Yurchenko, in theory, could have delivered to the CIA and the FBI the names of Soviet agents and informers in the United States and Canada. He could have, in theory, shed light on the types of information the KGB covets on this continent and the methods it uses to acquire it. This could have eased the U.S. counterintelligence burden, saved the government a great deal of time and money and forced the Soviet Union into the painful process of building new espionage networks.
He might have possessed, in other words, valuable intramural information: spy secrets. There has been no suggestion, however, that he knew much of anything else. He would have had no blueprints for a new weapons system, no minutes of Politburo meetings, no details of arms negotiating positions.

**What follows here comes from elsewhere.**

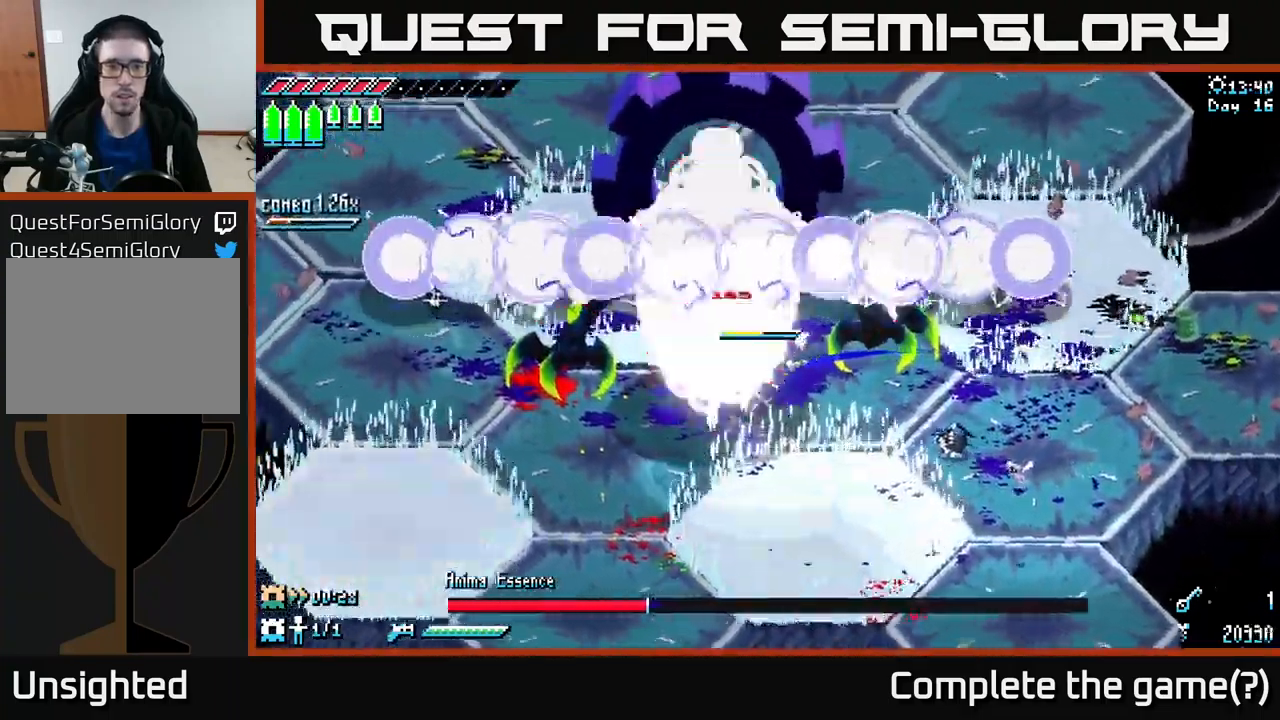
{"buttons": [], "left_stick": "down-left", "right_stick": "center", "events": [[34, "left_stick", "left"], [84, "R2", "down"], [150, "left_stick", "down-left"], [234, "R2", "up"]]}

How much information Yurchenko provided is something not yet in the public domain. "Chickenfeed," his detractors are saying with CIA encouragement. But that in itself could be another deceptive ploy in the intelligence game.
The harm caused to U.S. interests by the Yurchenko affair is as difficult to assess as Yurchenko himself. It left the CIA, as one of its officials said, with egg on its face, "probably the whole carton." In other words, it was a public relations fiasco. There are other concerns in the Senate.
Wallop is worried about what Yurchenko might have learned from his handlers. He is worried that Yurchenko may have "guided our presummit thinking . . . by diverting and misinforming" the CIA. He is worried about weaknesses in the agency's counterintelligence section and about the CIA's tolerant attitude, expressed, he said, by a CIA official who thought "searching for a mole is more disruptive to the agency than the mole."
Cohen is fearful that the Yurchenko case and the publicity surrounding it may discourage other defectors from dealing with an "inept" agency: "If he was a plant, we were inept in dealing with him. If he was a real defector, we were inept in dealing with him." And that, among other things, is damaging to the agency's morale.
These intangible wounds may constitute the biggest harm from the Yurchenko case. No one argues that it was a "disaster" or "catastrophe." No heads are likely to roll, in Cohen's view, and CIA Director William J. Casey will suffer no "long-term damage." The spy and counterspy bureaucracies will get on with their trade in the "wilderness of mirrors" and perhaps encounter Vitaly Yurchenko again some day.